The brewing industry
was shut down by a succession of state legislatures and finally nationwide
under the Eighteenth Amendment to the United States Constitution in 1920.
Enabling legislation, known as the ‘Volstead Act’, set down the rules for
enforcing the federal ban and defined the types of alcoholic beverages that
were prohibited. For example, religious use of wine was allowed. Private
ownership and consumption of alcohol were not made illegal under federal law,
but local laws were stricter in many areas, with some states banning possession
outright.
The legal
ban led to criminal gangs gaining control of the beer and liquor supply of many
cities.
By the late
1920s, a new opposition to prohibition mobilized nationwide.
Prohibition
ended with the ratification of the ‘Twenty-first Amendment’, which repealed the
Eighteenth Amendment on December 5, 1933.
Now on every
corner there is a craft brewery.
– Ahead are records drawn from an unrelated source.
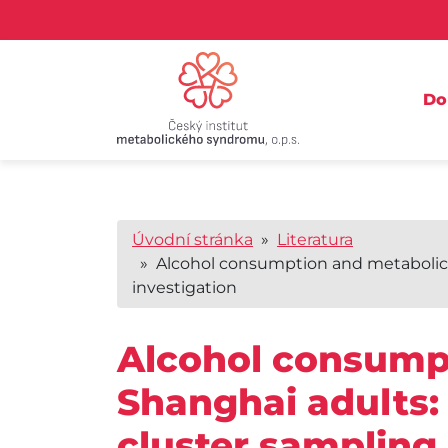
D
Úvodní stránka
»
Literatura
» Alcohol consumption and metabolic 
investigation
Alcohol consump
Shanghai adults:
cluster sampling 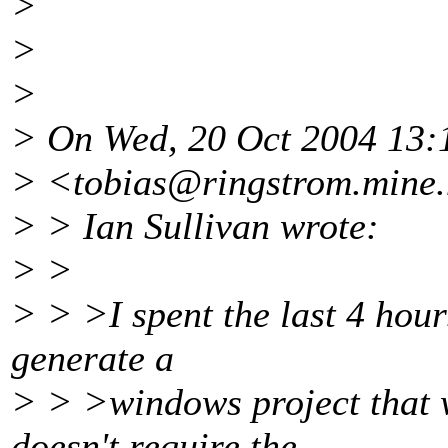
>
>
>
> On Wed, 20 Oct 2004 13:
> <tobias@ringstrom.
mine.
> > Ian Sullivan wrote:
> >
> > >I spent the last 4 hour
generate a
> > >windows project that wi
doesn't require the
The shelves of spirits are constantly being
restocked especially on weekends. Every party has a bar and festivals have trucks
pouring out the yellow sudsy potion.
Today there
are shelves full of pills and potions with space names and tiny print
explaining the dosage. Generic drugs range from a few cents to prescriptions
costing hundreds.
Open
anyone’s medicine cabinet and look at the variety little yellow plastic tubes
with the childproof tops that when empty must be refilled at the pharmacy.
Serious
drugs applications may have to be performed by a medical professional.
Vicodin
(hydrocodone/acetaminophen), Simvastatin (Generic for Zocor), Lisinopril
(Generic for Prinivil or Zestril), Levothyroxine (generic for Synthroid), Azithromycin
(generic for Zithromax, Z-PAK), Metformin (generic for Glucophage), Lipitor
(atorvastatin), Amlodipine (generic for Norvasc), Amoxicillin, and Hydrochlorothiazide
are the most popular of prescription drugs. States are legalizing cannabis even
though it is still a Federal Schedule I drug (legal recreationally in 11 states
& DC; medically legal in 33 states).
There are still plenty of drug laws for
driving under the influence or distribution.
So raise a
glass to the season’s cheer. It will make you feel good.